→ Goal of the exercise:
Your answer must be the full listing below, restated word for word, with no pictures in it.
BEGIN Data supplied
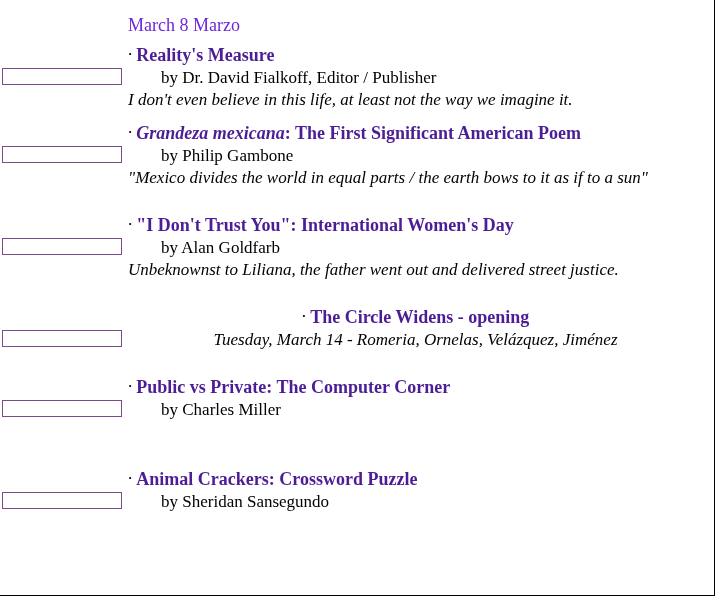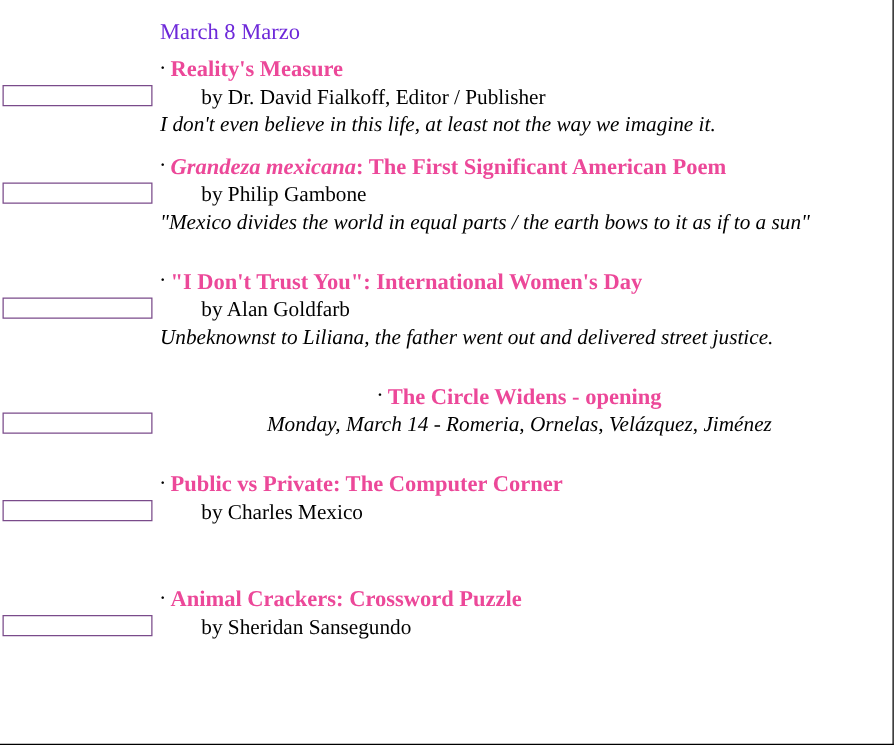--- a/index.html
+++ b/index.html
@@ -89,21 +89,21 @@
   .teaser {
     font-size: 17px;
     font-style: italic;
     line-height: 22px;
     margin: 0;
     padding-left: 0px;
     font-family: Liberation Serif, serif;
   }
 
   a.headline-link {
-    color: #ec4899;
+    color: #4c1d95;
     text-decoration: none;
   }
 </style>
 </head>
 <body>
 
 <div class="page">
 
   <div class="date-line">March 8 Marzo</div>
 
@@ -134,29 +134,29 @@
       </p>
       <p class="byline">by Alan Goldfarb</p>
       <p class="teaser">Unbeknownst to Liliana, the father went out and delivered street justice.</p>
     </div>
 
     <div class="article" style="height:70px; padding-top:16px;text-align:center;">
       <div class="thumb" style="top:42px;"></div>
       <p class="headline">
         <span class="bullet">·</span><a class="headline-link" href="#">The Circle Widens - opening</a>
       </p>
-      <p class="teaser">Monday, March 14 - Romeria, Ornelas, Velázquez, Jiménez</p>
+      <p class="teaser">Tuesday, March 14 - Romeria, Ornelas, Velázquez, Jiménez</p>
     </div>
 
     <div class="article" style="height:92px; padding-top:16px;">
       <div class="thumb" style="top:42px;"></div>
       <p class="headline">
         <span class="bullet">·</span><a class="headline-link" href="#">Public vs Private: The Computer Corner</a>
       </p>
-      <p class="byline">by Charles Mexico</p>
+      <p class="byline">by Charles Miller</p>
     </div>
 
     <div class="article" style="height:60px; padding-top:16px;">
       <div class="thumb" style="top:42px;"></div>
       <p class="headline">
         <span class="bullet">·</span><a class="headline-link" href="#">Animal Crackers: Crossword Puzzle</a>
       </p>
       <p class="byline">by Sheridan Sansegundo</p>
     </div>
END Data supplied
→ Written response:
--- a/index.html
+++ b/index.html
@@ -89,21 +89,21 @@
   .teaser {
     font-size: 17px;
     font-style: italic;
     line-height: 22px;
     margin: 0;
     padding-left: 0px;
     font-family: Liberation Serif, serif;
   }
 
   a.headline-link {
-    color: #ec4899;
+    color: #4c1d95;
     text-decoration: none;
   }
 </style>
 </head>
 <body>
 
 <div class="page">
 
   <div class="date-line">March 8 Marzo</div>
 
@@ -134,29 +134,29 @@
       </p>
       <p class="byline">by Alan Goldfarb</p>
       <p class="teaser">Unbeknownst to Liliana, the father went out and delivered street justice.</p>
     </div>
 
     <div class="article" style="height:70px; padding-top:16px;text-align:center;">
       <div class="thumb" style="top:42px;"></div>
       <p class="headline">
         <span class="bullet">·</span><a class="headline-link" href="#">The Circle Widens - opening</a>
       </p>
-      <p class="teaser">Monday, March 14 - Romeria, Ornelas, Velázquez, Jiménez</p>
+      <p class="teaser">Tuesday, March 14 - Romeria, Ornelas, Velázquez, Jiménez</p>
     </div>
 
     <div class="article" style="height:92px; padding-top:16px;">
       <div class="thumb" style="top:42px;"></div>
       <p class="headline">
         <span class="bullet">·</span><a class="headline-link" href="#">Public vs Private: The Computer Corner</a>
       </p>
-      <p class="byline">by Charles Mexico</p>
+      <p class="byline">by Charles Miller</p>
     </div>
 
     <div class="article" style="height:60px; padding-top:16px;">
       <div class="thumb" style="top:42px;"></div>
       <p class="headline">
         <span class="bullet">·</span><a class="headline-link" href="#">Animal Crackers: Crossword Puzzle</a>
       </p>
       <p class="byline">by Sheridan Sansegundo</p>
     </div>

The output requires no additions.